На роль бывшего инженера Николая Павловича Старобогатова Прошкин пробовал Георгия Юматова и Вацлава Дворжецкого. Последний сам сидел и посему многое видел и знал. Но режиссер столкнулся с парадоксом: опыт и знания только мешали Дворжецкому. Так уж устроен человек, что ему все тяжелое в своей жизни свойственно романтизировать. Беседуя с людьми, отсидевшими многие годы в лагерях, Прошкин слышал не ужасы, не кошмарные воспоминая, а смешные истории... Дворжецкий тоже не хотел ни разумом, ни чувствами возвращаться в ГУЛАГ.

— В ГУЛАГе Копалычей было немало, — говорит режиссер. — Смолоду они были очень активными, это люди дела — созидатели. Режим использовал такие личности, а потом они начинали мешать системе — их ломали и уничтожали.

“Старобогатов Николай Павлович, английский шпион, инженер в прошлом, главный...” — представляет своего героя Анатолий Папанов. Копалыч — из тех мирных людей, что всю жизнь обходились словами, без кулаков. Его забрали в 39-м: “был за границей — значит, шпион...” Четырнадцать лет он провел в лагерях, и все, что смог через пятнадцать лет принести его родным Басаргин, были оставшиеся от Копалыча очки в старомодной оправе...

Сам Папанов никогда не сидел. Но однажды, во время войны, на шарикоподшипниковом заводе, где юный Анатолий работал литейщиком, кто-то украл детали. “Замели” тогда всю бригаду. Просидев в Бутырках девять суток, Анатолий понял, каково быть несвободным. “Я всю жизнь боялся, что за мной придут... Забирали одного моего товарища за другим...” — рассказывал он Александру Прошкину на съемках “Холодного лета...”.

— Это чувство — “накоротке с бедой” — и побудило Анатолия Папанова взяться за роль Копалыча, — говорит режиссер. — А ведь его упорно отговаривали от съемок в нашей картине, он играл в театре, вел курс в ГИТИСе... Папанов настаивал: “Меня эта тема очень волнует — я в ней многое могу сказать...”

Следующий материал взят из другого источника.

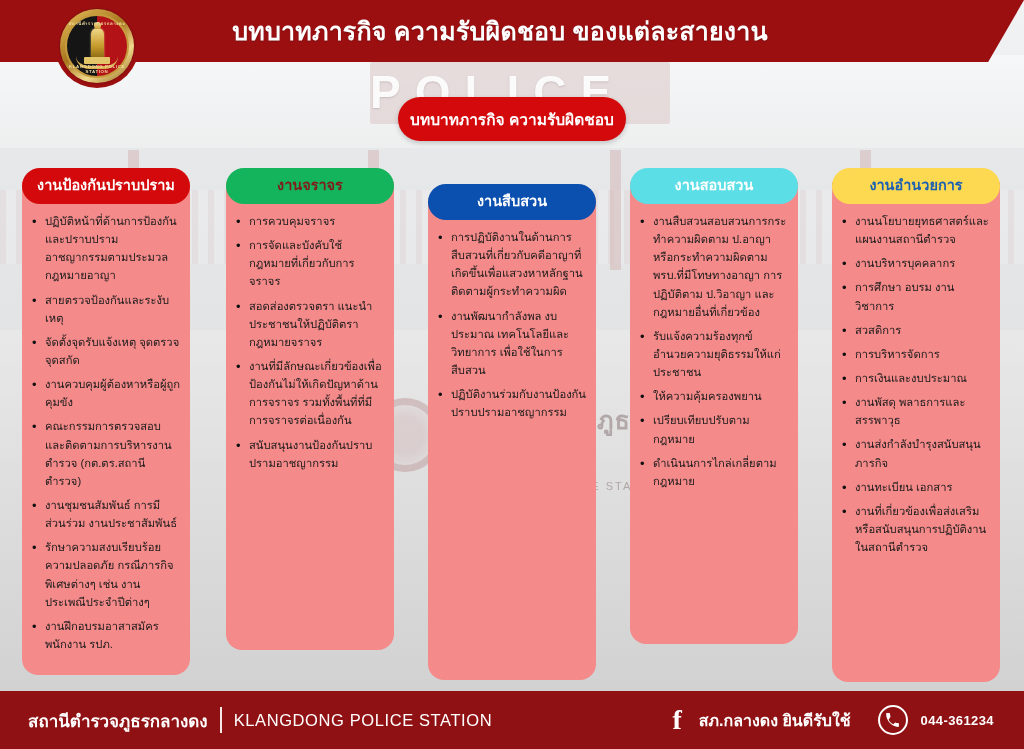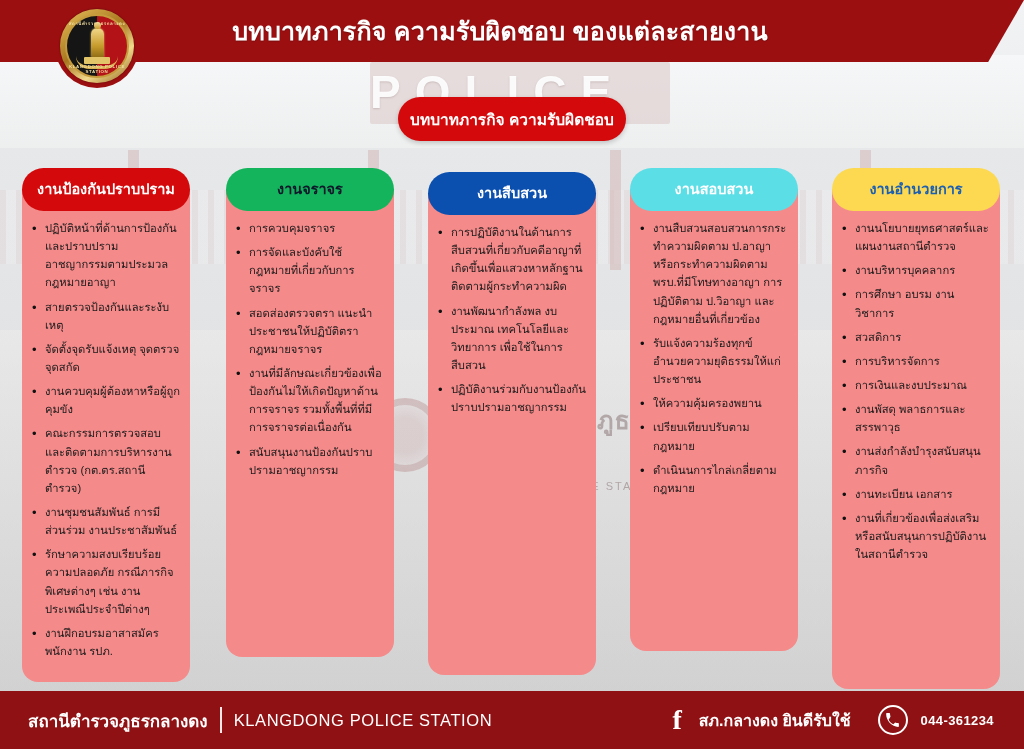--- a/index.html
+++ b/index.html
@@ -168,7 +168,7 @@
     width: 168px;
   }
   .col-header {
-    height: 43px;
+    height: 36px;
     border-radius: 23px;
     display: flex; align-items: center; justify-content: center;
     font-size: 14.5px;

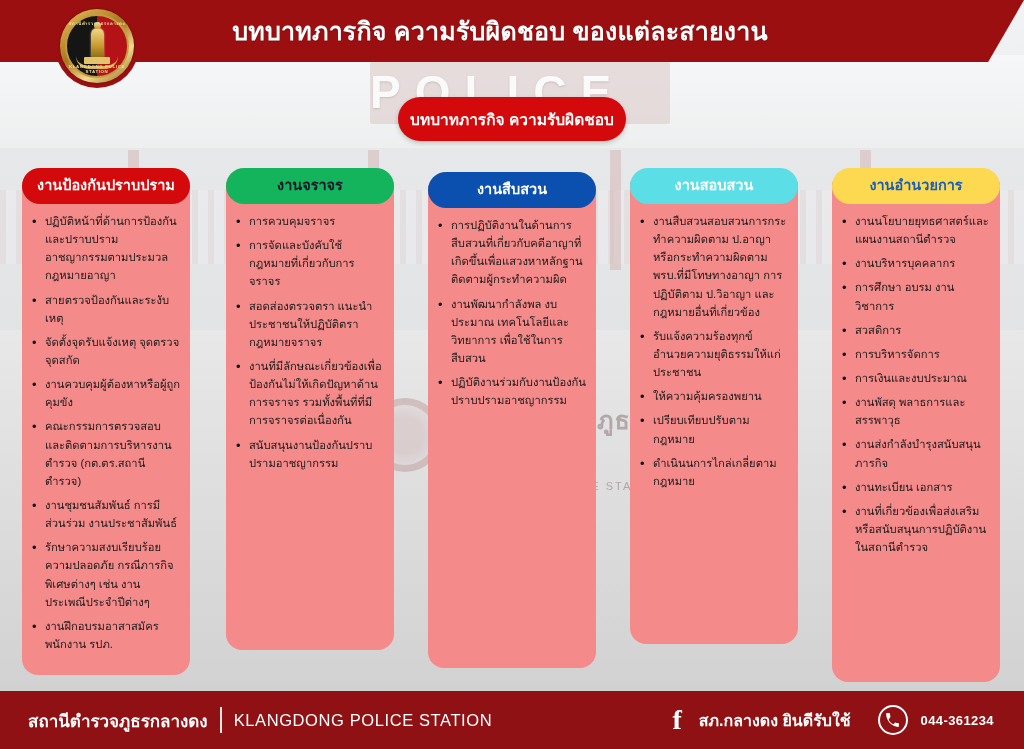--- a/index.html
+++ b/index.html
@@ -309,7 +309,7 @@
   </div>
 
   <div class="column" id="col-2">
-    <div class="col-header" style="background: rgb(19, 180, 92); color: #0f172a;">งานจราจร</div>
+    <div class="col-header" style="background: rgb(19, 180, 92); color: #7f1d1d;">งานจราจร</div>
     <div class="col-body">
       <ul>
         <li>การควบคุมจราจร</li>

— Слух о том, что у нас в картине снимается Папанов, моментально разнесся в Карелии по всей округе, — вспоминает режиссер. — Как только мы принимались устанавливать свет, к нашему полуострову начинали съезжаться со всех берегов моторные лодки. Мы орали на них в рупор: откуда могли в 1953 году в кадре появиться моторки?.. Надо сказать, что народная любовь ему на съемках сильно мешала.

— Однажды около гостиницы мы с Анатолием Папановым ждали машину, чтобы ехать на съемки, — рассказывает Нина Усатова. — Вдруг слышу разговор двух местных мужиков: “Он, точно он”. Они подошли, что-то спросили у Папанова, чтобы услышать его голос, и расплылись в улыбке: “Точно, волк...” Потом скупили в книжном киоске кипу журналов, открыток, и Папанов добрых полчаса расписывался на этой макулатуре для всей деревни.

— Мне кажется, что он предчувствовал свою смерть, — тихо говорит режиссер. — Он все время говорил: “Саша, покажи мне мою могилку...” Я горячился: “Да бросьте вы, что за шутки такие!..” Но Папанов настаивал: “Нет, ты отведи меня...” Мы шли к холмику, где в фильме был “похоронен” его герой — Копалыч. Он долго стоял над могилой, молчал, думал. О смерти он говорил как очень мудрый человек, безо всякого мистического страха.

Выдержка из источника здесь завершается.